TASK 1. The excerpt on temperature inversion in the crude fractionator names the colored trend lines in its graph. List each color along with the quantity it represents.
TASK 2. Continue the excerpt on temperature inversion in the crude fractionator from the point where it stops.
[[ EXCERPT PROVIDED, beginning ]]
Recently we are facing problem of Tempearature inversion between naphtha draw off & crude fractionator column top temperature.

In normal condition – Naphtha draw off temperature remains around 130 °C & Crude column top temperature remains around 111 °C ( Delta between this two temp. ~ 19 C )

But abnormally after the occurrence of this event as shown in graph, naphtha draw temperature is remaining around 118 C & column top temperature is remaining around 114 C ( Delta ~ 5-6 C) along with sudden increase in Naphtha section Pressure Drop (PDI ) also around 1000-1100 mmwater column ( as shown in the graph)

Pl. see attached graph image by clicking, which indicates trends as specified below:

1.Green colour – Crude column overhead temperature
2.Red colour – Naphtha section pressure drop
3.Pink colour – Naphtha draw temperature

In the trend analysis, you can see sudden dip in Naphtha draw temperature on 16th September.

Naphtha PA return temp. has fallen down by 5 C i.e. from 100 C to 95 C . There is no any significant impact on Naphtha distillation & End point.
[[ EXCERPT PROVIDED, end ]]
[[ DATASET EXCERPTS, beginning ]]
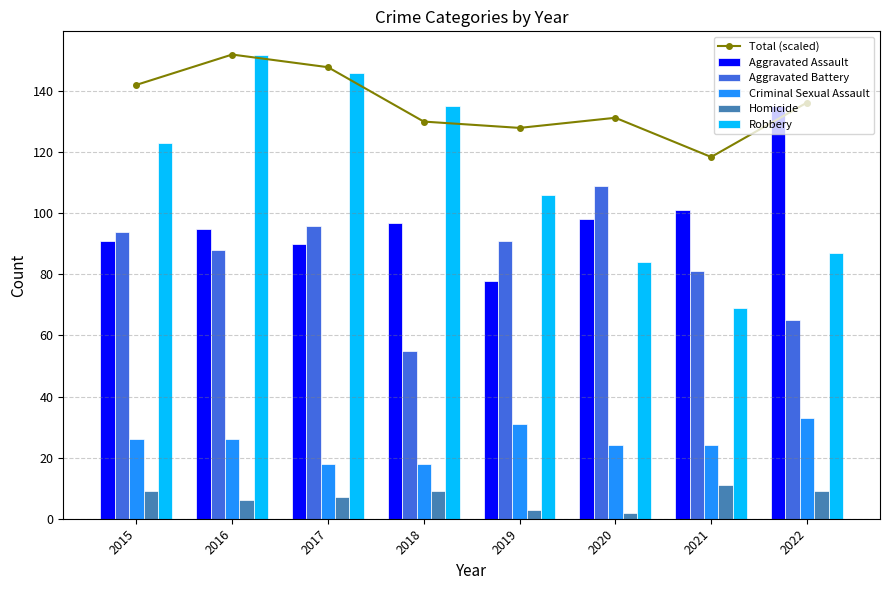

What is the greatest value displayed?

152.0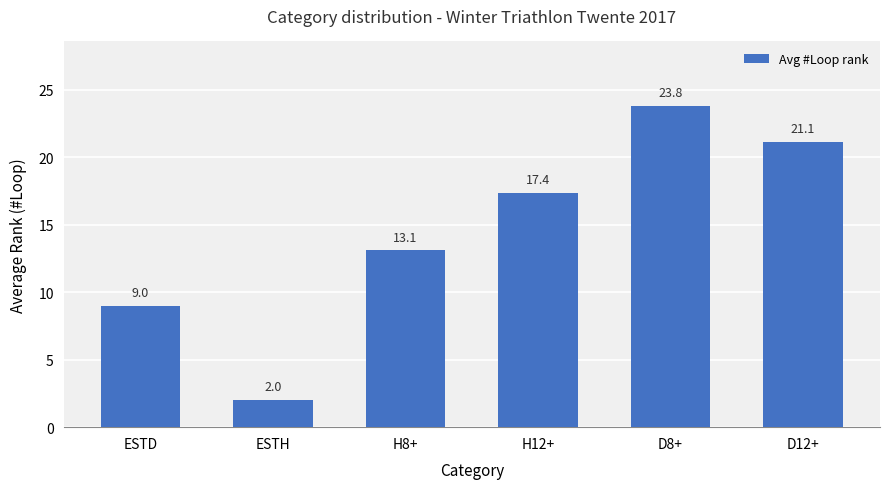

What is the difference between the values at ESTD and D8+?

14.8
[[ DATASET EXCERPTS, end ]]
[[ DATASET EXCERPTS, beginning ]]
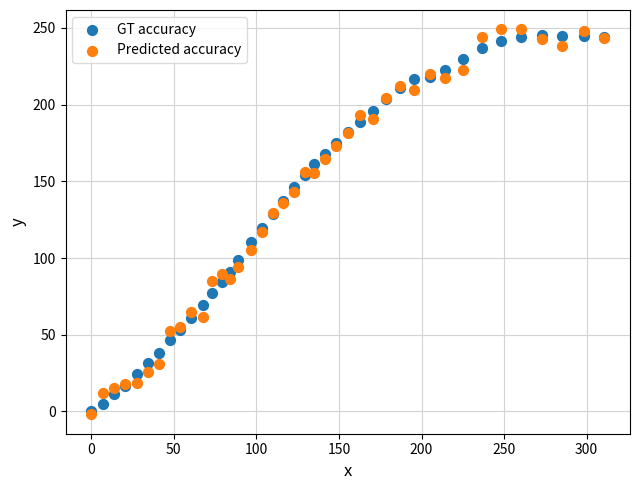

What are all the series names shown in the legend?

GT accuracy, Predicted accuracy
[[ DATASET EXCERPTS, end ]]
ANSWER BOX 1.
Green: crude column overhead temperature
Red: naphtha section pressure drop
Pink: naphtha draw temperature

ANSWER BOX 2.
I have gone through the thread124-178998.

We have got total 3 trays in Naphtha section which is specifically designed HI-FI trays of MOC Monnel.I simulated the Model but it shows that if efficiency of Trays got reduced in naphtha section then in that case top as well as draw both temp. should fall down but here top temp. is higher and draw temp. has fallen down so, is it related to Tray damage or Pump around reflux distribution nozzle damage..Still not sure.There is reduction of Naphtha PA Duty but there is no any major changes in other PA duties of HK, Diesel, HAGO. Please note that we don’t use cold reflux for the column since very long time.

Request for your help please on this…( Regret for long description)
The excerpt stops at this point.